Wherever the string "from" appears in the records, return the line that holds it.

TASK MATERIAL –
◇ ◇ ◇
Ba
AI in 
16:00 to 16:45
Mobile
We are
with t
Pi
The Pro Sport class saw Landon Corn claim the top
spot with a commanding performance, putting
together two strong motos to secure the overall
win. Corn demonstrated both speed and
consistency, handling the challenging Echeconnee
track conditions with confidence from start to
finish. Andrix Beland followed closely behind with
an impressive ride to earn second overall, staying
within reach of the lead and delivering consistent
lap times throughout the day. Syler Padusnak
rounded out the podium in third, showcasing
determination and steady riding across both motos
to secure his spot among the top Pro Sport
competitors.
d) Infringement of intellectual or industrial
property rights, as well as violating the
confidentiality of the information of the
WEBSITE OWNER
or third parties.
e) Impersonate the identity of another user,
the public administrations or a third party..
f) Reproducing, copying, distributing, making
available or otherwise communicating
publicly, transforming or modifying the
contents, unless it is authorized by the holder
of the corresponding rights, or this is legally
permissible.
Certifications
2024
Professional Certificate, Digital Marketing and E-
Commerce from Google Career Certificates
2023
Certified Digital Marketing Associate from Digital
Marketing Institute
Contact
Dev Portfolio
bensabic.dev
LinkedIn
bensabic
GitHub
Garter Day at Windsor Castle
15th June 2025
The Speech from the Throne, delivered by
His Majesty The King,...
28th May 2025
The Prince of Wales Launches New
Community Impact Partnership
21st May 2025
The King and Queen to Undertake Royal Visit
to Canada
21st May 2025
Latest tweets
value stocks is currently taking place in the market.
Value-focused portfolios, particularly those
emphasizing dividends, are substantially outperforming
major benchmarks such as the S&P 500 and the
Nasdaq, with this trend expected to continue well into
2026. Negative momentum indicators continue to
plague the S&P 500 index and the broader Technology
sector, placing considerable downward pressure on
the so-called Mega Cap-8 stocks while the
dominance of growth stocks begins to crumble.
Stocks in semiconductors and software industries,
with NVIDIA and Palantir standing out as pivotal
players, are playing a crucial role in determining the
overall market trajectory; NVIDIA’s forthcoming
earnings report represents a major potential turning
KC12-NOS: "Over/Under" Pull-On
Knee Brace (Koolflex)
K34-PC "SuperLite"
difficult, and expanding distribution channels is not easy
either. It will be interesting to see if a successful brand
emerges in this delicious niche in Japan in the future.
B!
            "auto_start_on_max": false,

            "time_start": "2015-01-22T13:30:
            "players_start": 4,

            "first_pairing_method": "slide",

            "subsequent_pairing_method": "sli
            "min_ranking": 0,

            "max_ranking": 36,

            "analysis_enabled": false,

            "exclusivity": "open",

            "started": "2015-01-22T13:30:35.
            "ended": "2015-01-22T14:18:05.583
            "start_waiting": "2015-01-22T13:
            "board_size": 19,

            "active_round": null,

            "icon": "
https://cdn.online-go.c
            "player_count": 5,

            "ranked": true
◇ ◇ ◇
RESPONSE AREA –
track conditions with confidence from start to
Commerce from Google Career Certificates
Certified Digital Marketing Associate from Digital
The Speech from the Throne, delivered by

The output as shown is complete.